Calcium, energy metabolism and the development of selective neuronal loss following short-term cerebral ischemia

Abstract

Short-term cerebral ischemia results in the delayed loss of specific neuronal subpopulations. This review discusses changes in energy metabolism and Ca²⁺ distribution during ischemia and recirculation and considers the possible contribution of these changes to the development of selective neuronal loss. Severe ischemia results in a rapid decline of ATP content and a subsequent large movement of Ca²⁺ from the extracellular to the intracellular space. Similar changes are seen in tissue subregions containing neurons destined to die and those areas largely resistant to short-term ischemia, although differences have been observed in Ca²⁺ uptake between individual neurons.
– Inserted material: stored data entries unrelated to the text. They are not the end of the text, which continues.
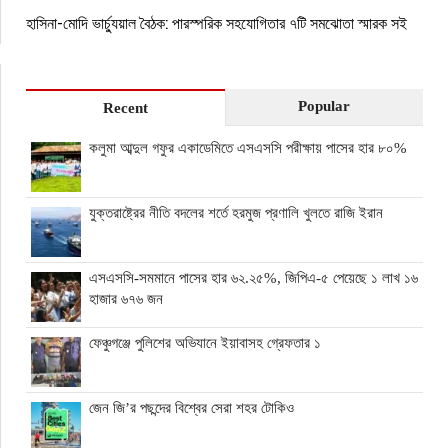
হাসিনা-মোদি ভার্চ্যুয়াল বৈঠক: পারস্পরিক সহযোগিতার ৭টি সমঝোতা স্মারক সই
Popular
Recent
কলুমা আব্দুল গফুর একাডেমিতে এসএসসি পরীক্ষায় পাসের হার ৮০%
যুক্তরাষ্ট্রের নীতি বদলের শর্তে হরমুজ প্রণালি খুলতে রাজি ইরান
এসএসসি-সমমানে পাসের হার ৬২.২৫%, জিপিএ-৫ পেয়েছে ১ লাখ ১৬
হাজার ৬৭৬ জন
ফেঞ্চুগঞ্জে পুলিশের অভিযানে ইয়াবাসহ গ্রেফতার ১
জেন জি’র পছন্দের বিশ্বের সেরা শহর টোকিও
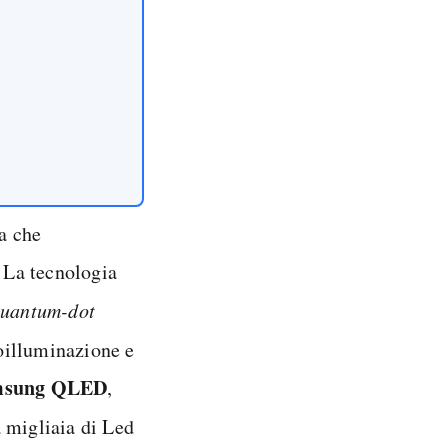
a che
 La tecnologia
uantum-dot
oilluminazione e
msung QLED
,
a migliaia di Led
The large accumulation of intracellular Ca²⁺ is widely considered as a critical initiating event in the development of neuronal loss but, as yet, definitive evidence has not been obtained. The increased intracellular Ca²⁺ content activates a number of additional processes including lipolysis of phospholipids and degradation or inactivation of some specific proteins, all of which could contribute to altered function on restoration of blood flow to the brain. Reperfusion results in a rapid recovery of ATP production. Cytoplasmic Ca²⁺ concentration is also restored during early recirculation as a result of both removal to the extracellular space and uptake into mitochondria. Within a few hours of recirculation, subtle increases in intracellular Ca²⁺ and a reduced capacity for mitochondrial respiration have been detected in some ischemia-susceptible regions. Both of these changes could potentially contribute to the development of neuronal loss. More pronounced alterations in Ca²⁺ homeostasis, resulting in a second period of increased mitochondrial Ca²⁺, develop with further recirculation in ischemia-susceptible regions. The available evidence suggests that these increases in Ca²⁺, although developing late, are likely to precede the irreversible loss of neuronal function and may be a necessary contributor to the final stages of this process.